Soviel zum Lebenslauf.

Zur Fotografie bin ich über Umwege gekommen. Bewegte Bilder waren der Auslöser. Von Stanley Kubrick. Nein, nicht “2001 – Odyssee im Weltraum”. “Shining”. Toller Film. Zwar hart für die Nerven, trotzdem tolle Bilder. Ich dachte: “Mach ich auch!” Das war zu Tübinger Zeiten. War ne naive Zeit. Nach Öl bohren, Filme drehen… hehe.

Nun ja. Ich wollte die Basics lernen. In einem schon damals sehr berühmten Online-Lexikon stand geschrieben, dass Stanley Fotograf war zu Beginn seiner Karriere. Leuchtet ein. Erst mal das Auge schulen. Ich dache wieder: “Mach ich auch!” Also hab ich mir die Kamera von meinem Vater geschnappt, eine Canon. Analog. War gut. Viele Fotos geschossen, viele Erfahrungen gesammelt und viel Schrott in den Müll geschmissen.

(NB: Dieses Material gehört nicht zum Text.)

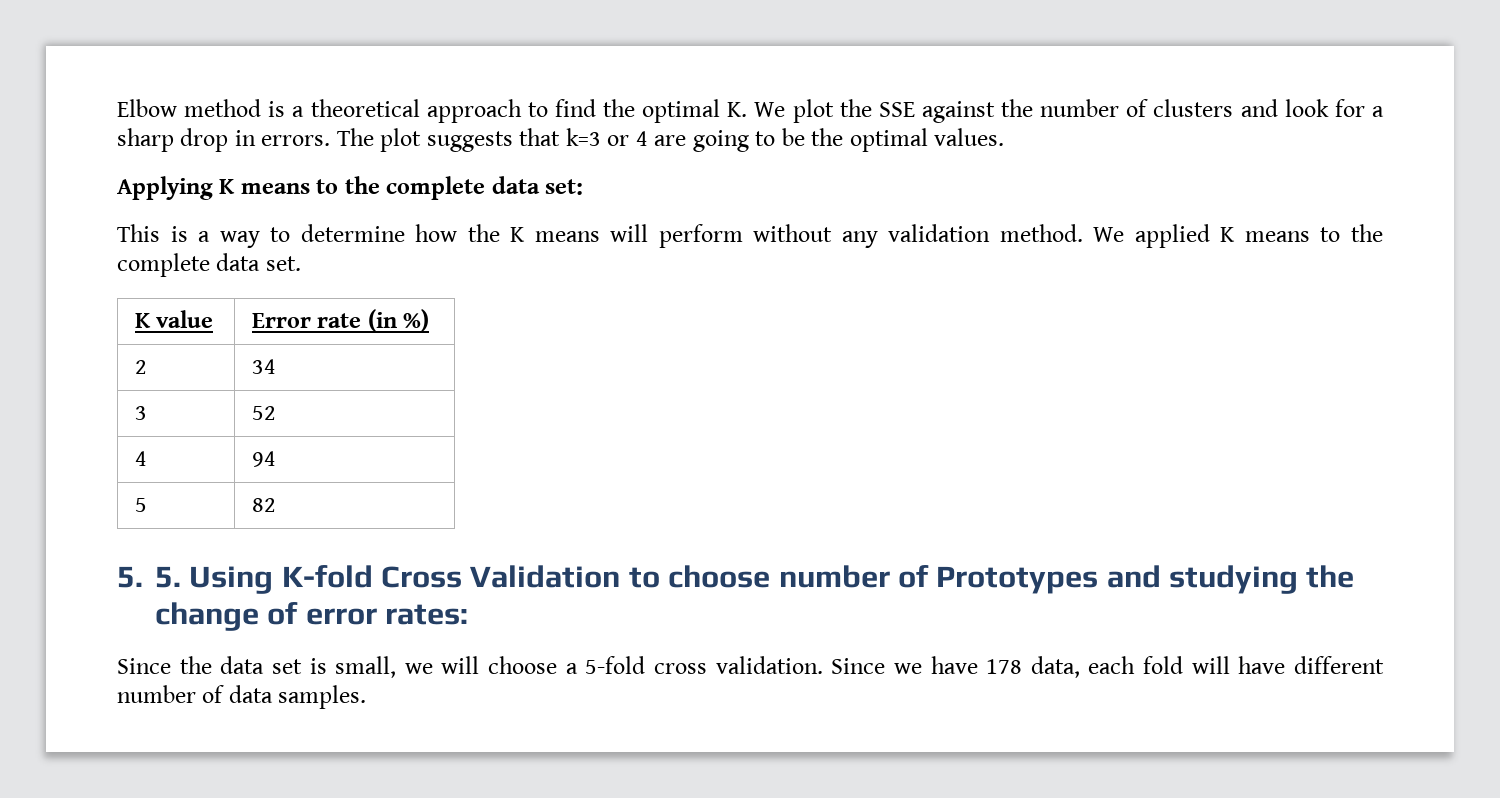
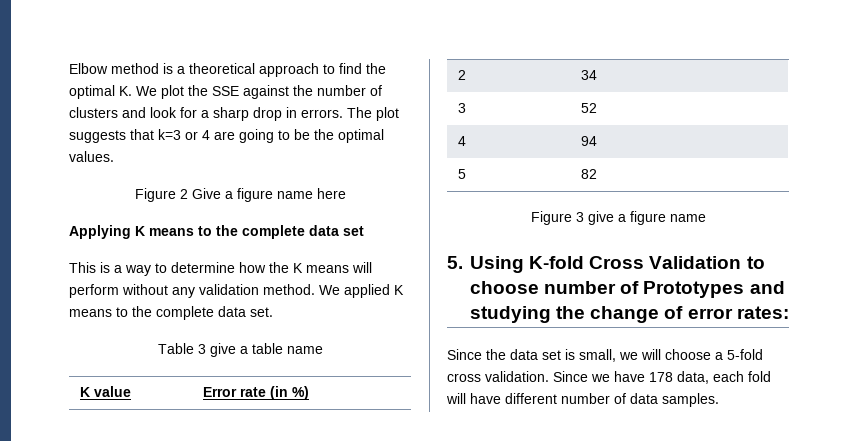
(1005, 137) none -> [134,188,346,202] // Figure 2 Give a figure name here
[545,179,584,195] set: -> [343,226,364,236] set
(301, 263) none -> [157,343,323,357] // Table 3 give a table name
[117,566,181,588] // 5. 5. -> [530,211,706,225] [447,256,463,269] // Figure 3 give a figure name // 5.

Ich bin bei den unbewegten Bildern geblieben und erzeuge sowohl digitale als auch analoge davon. Eine feste Stilrichtung habe ich nicht. Zur Zeit gibts viel aus dem Gemischtwarenladen. Projekte mit Köpfchen (ja, sowohl Porträt als auch Gehirntes) sagen mir zu. Ich mag das. Wechselnde Ideen, Improvisation, Kopfverlust, irre Situationen. Quasi Spaß. Toll. Ich bin so gut wie allen Ideen – groß, verrückt, intim, aufgeschlossen, extrovertiert, scheu, süffisant, … !!! … -  gegenüber aufgeschlossen. So gut wie allen! Pass- und Bewerbungsfotos sind fiese Abtörner.

Summa summarum: Ob bunt,  ob duoton oder monochrom… hauptsache nicht monoton.

Fiese Floskel, leider geil.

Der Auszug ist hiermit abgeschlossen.